Like ```r```, ```soup``` is an object. Objects _bundle together_ many variables (properties of an object)  as well as methods (actions we can perform on the object).

```soup.title``` gave us the page title. We can access other webpage properties you're probably familiar with, too. 

#### Try this out

Change the last line in the cell above to display the following page elements (or 'tags', for short) stored in the ```soup``` object:

- img
- table
- tr
- a

So far we can get webpage elements / tags, but only the first example of any given tag. Learn more about BeautifulSoup [here](https://www.crummy.com/software/BeautifulSoup/bs4/doc/), such as the ```find_all()``` method that helps us extract all instances of a given element. 

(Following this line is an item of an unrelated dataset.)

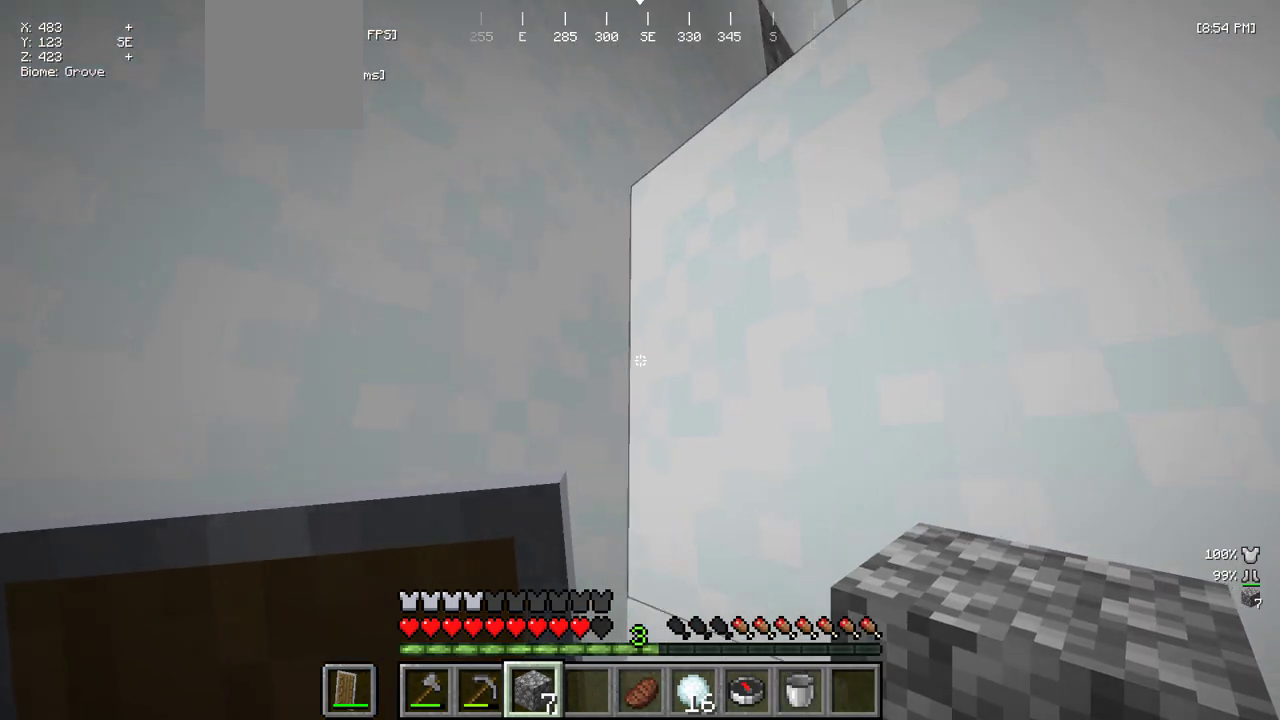
{"keys": [], "mouse": ["left"], "events": [[267, "mouse_left", "down"]]}
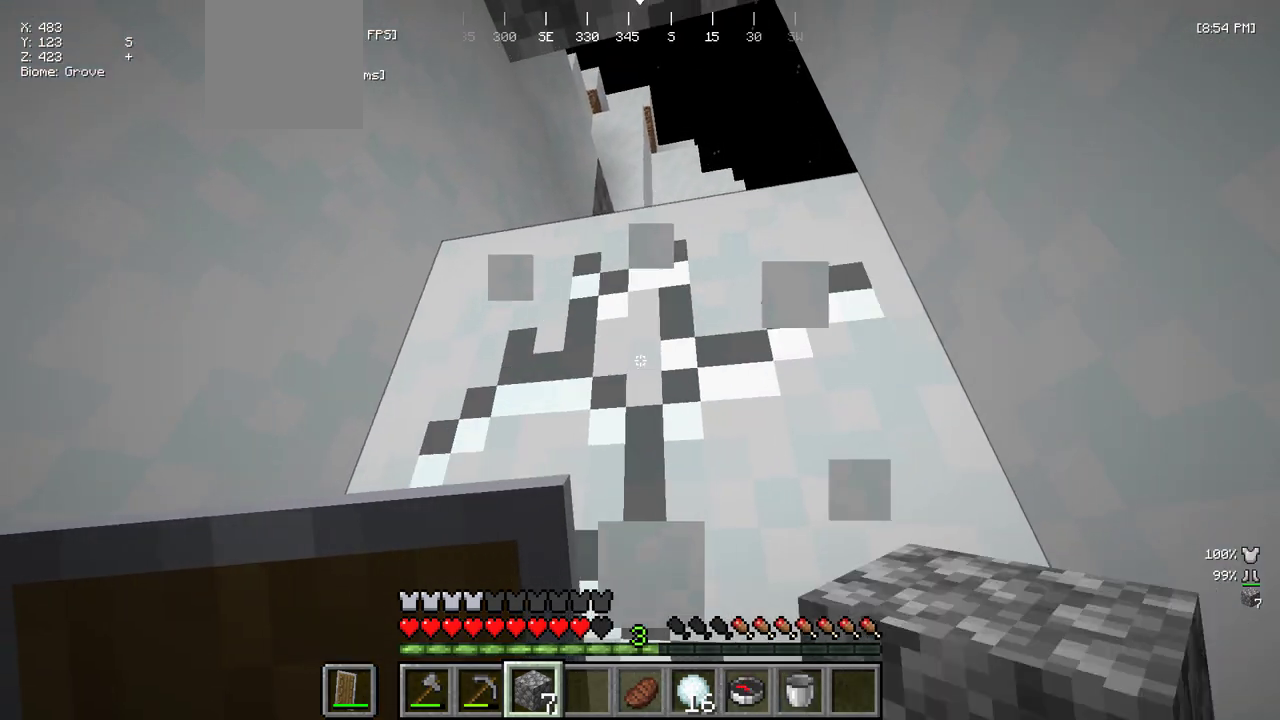
{"keys": [], "mouse": [], "events": [[250, "mouse_left", "up"]]}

#### Collect data from the table
Let's get a bit more data. Say we want to count adjectives in every story in the collection; we could go about it like this.

In [42]:
#Pulling out the table data from the page and storing it in a variable
#we can get away with with soup.table here because there's only one table on the page
paper_results_table = soup.table
print (paper_results_table)

#{'class':'paper_search_results'}

# Another way to do this if there were multiple tables in the page adn we wanted all of them -
#papers = soup.find_all('table')
#for table in papers:
#print(table)

<table class="paper_search_results" xmlns:fn="http://www.w3.org/2005/xpath-functions" xmlns:functx="http://www.functx.com" xmlns:ns1="https://esb.otago.ac.nz/xsd/101/paperOffering" xmlns:ns16="https://esb.otago.ac.nz/xsd/101/serverResponse" xmlns:ns2="https://esb.otago.ac.nz/xsd/101/paper" xmlns:ns3="https://esb.otago.ac.nz/xsd/101/offering" xmlns:xs="http://www.w3.org/2001/XMLSchema">
<tr>
<th>Paper code</th>
<th>Year</th>
<th>Title</th>
<th>Points</th>
<th>Teaching period</th>
</tr>
<tr class="new_papercode">
<td><a href="index.html?papercode=ENGL120">ENGL120</a></td>
<td>2020</td>
<td><a href="index.html?papercode=ENGL120#2020">Creative Writing: How to Captivate and Persuade</a></td>
<td>18 points</td>
<td>First Semester</td>
</tr>
<tr class="new_papercode">
<td><a href="index.html?papercode=ENGL121">ENGL121</a></td>
<td>2020</td>
<td><a href="index.html?papercode=ENGL121#2020">English Literature: The Remix</a></td>
<td>18 points</td>
<td>First Semester</td>
</tr>
<tr class="new_pap

In [43]:
#Pulling out the table row data from the page and storing it in a different variable
paper_results_table_rows = paper_results_table.find_all('tr')
print (paper_results_table_rows)

[<tr>
<th>Paper code</th>
<th>Year</th>
<th>Title</th>
<th>Points</th>
<th>Teaching period</th>
</tr>, <tr class="new_papercode">
<td><a href="index.html?papercode=ENGL120">ENGL120</a></td>
<td>2020</td>
<td><a href="index.html?papercode=ENGL120#2020">Creative Writing: How to Captivate and Persuade</a></td>
<td>18 points</td>
<td>First Semester</td>
</tr>, <tr class="new_papercode">
<td><a href="index.html?papercode=ENGL121">ENGL121</a></td>
<td>2020</td>
<td><a href="index.html?papercode=ENGL121#2020">English Literature: The Remix</a></td>
<td>18 points</td>
<td>First Semester</td>
</tr>, <tr class="new_papercode">
<td><a href="index.html?papercode=ENGL126">ENGL126</a></td>
<td>2020</td>
<td><a href="index.html?papercode=ENGL126#2020">English for University Purposes</a></td>
<td>18 points</td>
<td>Second Semester</td>
</tr>, <tr class="new_papercode">
<td><a href="index.html?papercode=ENGL127">ENGL127</a></td>
<td>2020</td>
<td><a href="index.html?papercode=ENGL127#2020">Effective Wri

### Preparing the csv file
Another useful task is to extract this kind of information and store it in a spreadsheet. 

In [46]:
#Create and open a file called Paper_Results_Test1.csv
#f = csv.writer(open("Paper_Results_Test1.csv", "w"))
# Write column headers as the first line
#f.writerow(["Paper code", "Year", "Title", "Points", "Teaching period"])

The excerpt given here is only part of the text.